§ **Assignment**:
Copy out the data below as written; omit any images.

Version comparison data:
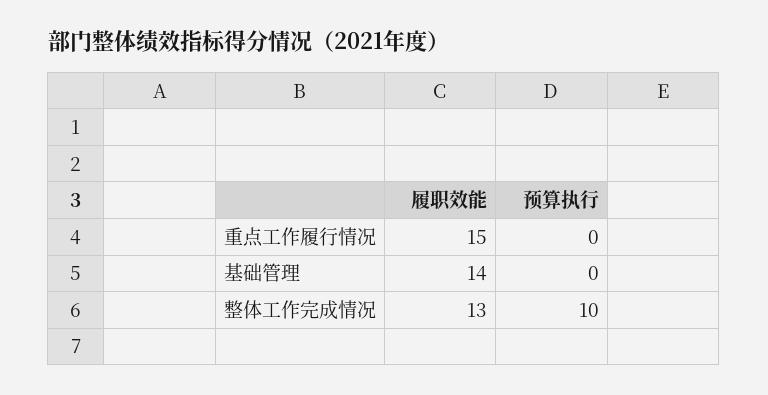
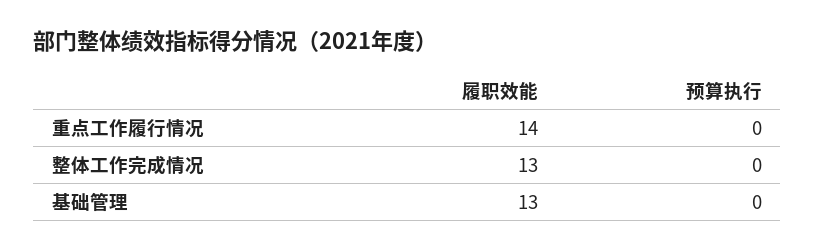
履职效能, 重点工作履行情况: 15 -> 14
履职效能, 基础管理: 14 -> 13
预算执行, 整体工作完成情况: 10 -> 0

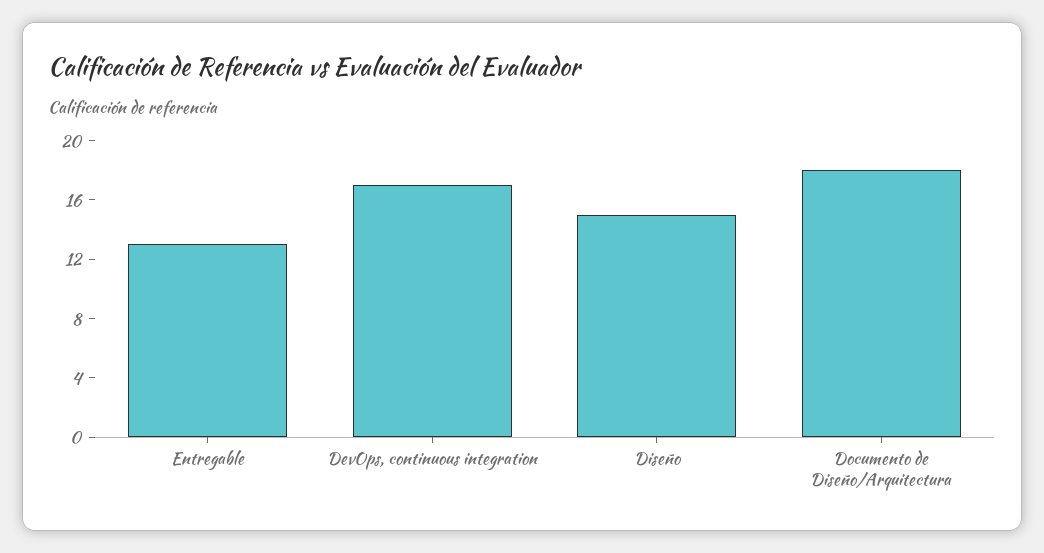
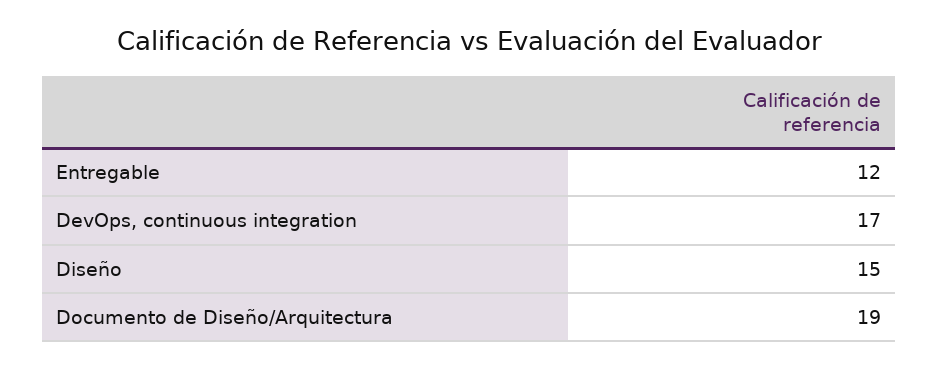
Entregable: 13 -> 12
Documento de Diseño/Arquitectura: 18 -> 19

§ **Output below**:
履职效能, 重点工作履行情况: 15 -> 14
履职效能, 基础管理: 14 -> 13
预算执行, 整体工作完成情况: 10 -> 0

Entregable: 13 -> 12
Documento de Diseño/Arquitectura: 18 -> 19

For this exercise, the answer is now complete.